• Problem description: Every line below is to be copied exactly, with the pictures left out.

• Record set:
★ ★ ★ ★ ★

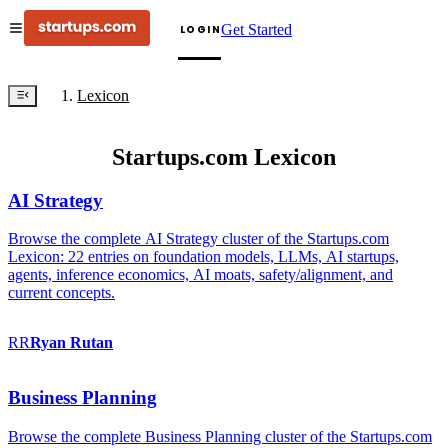
Get Started
LOGIN
Lexicon
Startups.com Lexicon
AI Strategy
Browse the complete AI Strategy cluster of the Startups.com
Lexicon: 22 entries on foundation models, LLMs, AI startups,
agents, inference economics, AI moats, safety/alignment, and
current concepts.
RR
Ryan
Rutan
Business Planning
Browse the complete Business Planning cluster of the Startups.com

★ ★ ★ ★ ★

• Response:
Get Started
LOGIN
Lexicon
Startups.com Lexicon
AI Strategy
Browse the complete AI Strategy cluster of the Startups.com
Lexicon: 22 entries on foundation models, LLMs, AI startups,
agents, inference economics, AI moats, safety/alignment, and
current concepts.
RR
Ryan
Rutan
Business Planning
Browse the complete Business Planning cluster of the Startups.com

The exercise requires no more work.